The following hiring attributes were developed by John Wooden. For those who do not know...John is a famous American college basketball coach and teacher. He has a Pyramid of Success which is a great teaching model (Google it). He has also developed the following 10 most successful aspects to consider when hiring. Perhaps this can be part of your tool box relative to evaluating and presenting candidates. It is also something to keep handy if the client asks...What do you think are the most important attributes?

John Wooden - Hiring for Success Model.

  1. Ability to do the work. This includes technical ability and the potential to learn new related skills. I consider this a threshold trait. The person needs enough to do the work, but if he or she has much more than needed, the person could feel unfulfilled once on the job.
  2. Motivation to do the work. This is the most important trait of them all.
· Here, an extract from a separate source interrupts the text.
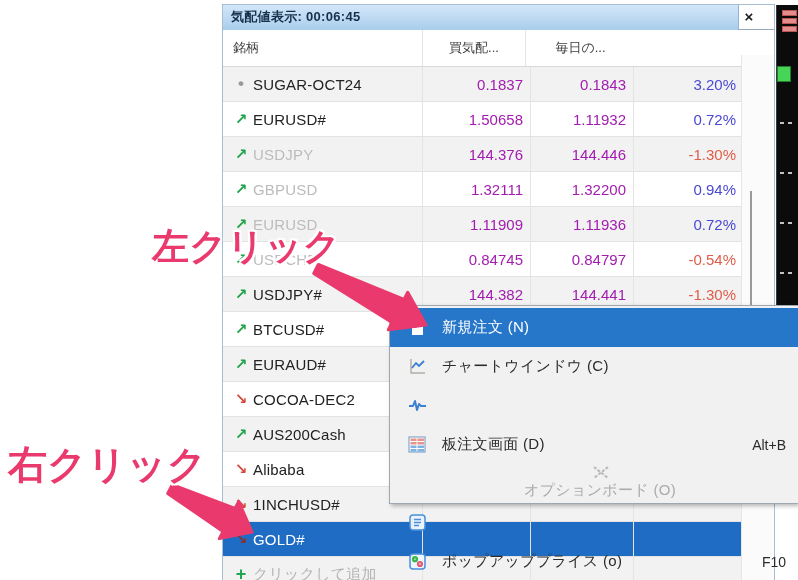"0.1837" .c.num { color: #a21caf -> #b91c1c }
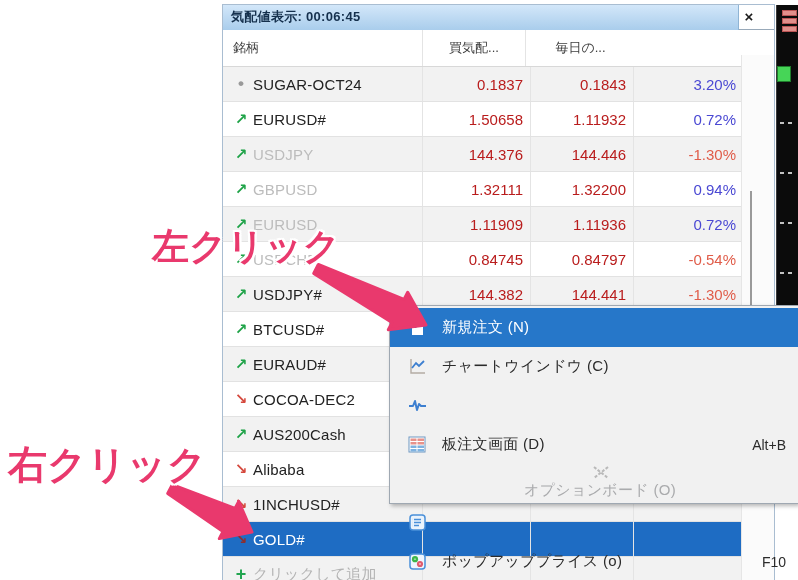"EURAUD#" span.symtext { text: EURAUD -> COCOA }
It doesn’t matter how much talent a person has: without motivation to do the work, little gets done. However, look for initiative and motivation in doing the work you really want done. Motivation in the wrong area gets stuff done you might not want done.
  3. Collaborative skills and working with others. Few people get ahead if they can’t collaborate and work closely with others. This includes things like cooperation, coaching others, and even willingly being coached by others. Look for all these traits during the interview.
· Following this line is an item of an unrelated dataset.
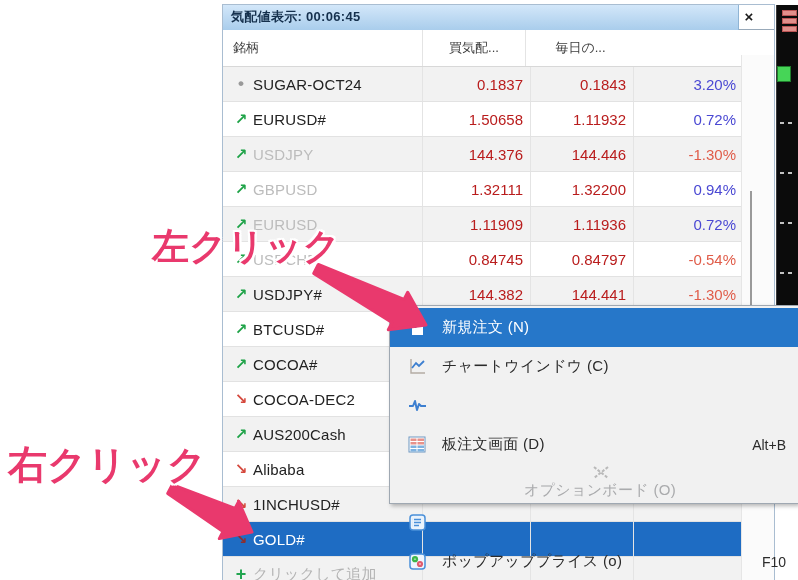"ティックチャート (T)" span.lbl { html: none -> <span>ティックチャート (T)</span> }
  4. Job-related problem-solving and thinking skills. Being smart in the right areas is the issue here. Good thinking and problem-solving skills are essential to planning, optimizing results, creating a vision, persuading others, and leadership. However, without the ability to execute or deliver results this can be a wasted skill. Too many intuitive interviewers overvalue this trait, assuming that if someone can think and plan and strategize they can also execute. Not true.
  5. Consistency in achieving comparable results. You want to observe a consistent pattern of achieving comparable success. Once is not enough when hiring someone for the long term. This trait covers numerous competencies and skills like persistence, responsibility, commitment and drive. Hiring one-time wonders is a common hiring mistake
  6. Organizing and planning comparable work. You might want to call this self-management. This is an important trait that often gets overlooked. It doesn’t matter if you’re hiring a call-center rep, an engineer, a manager, or an executive: the ability to organize and plan out one’s work and execute it properly is a foundational skill. Too much supervision is required if you overlook this one.
  7. Personal growth and development. The best people constantly improve themselves. Look for a pattern of consistent personal development and then how the person applied these new skills on the job. Don’t ignore this one or accept excuses.
  8. Environmental and cultural fit. This is big. Look at the environment in which the person has excelled and what they excelled in. Then compare this to your job and your environment and culture. A mismatch here could spell trouble.
  9. Value and character fit. Figure out what drives the person to excel and where this drive came from. Excelling at work that a person likes to do is great. Excelling at something the person doesn’t like doing reveals character and commitment.
  10. Overall potential to grow. You’ll need to combine all of this together, look at the trend lines, add in leadership, assess the depth of the person’s thinking skills, and then adjust everything for the quality of the manager to come up with a ranking for this one.

Give it a go, it has been working for me!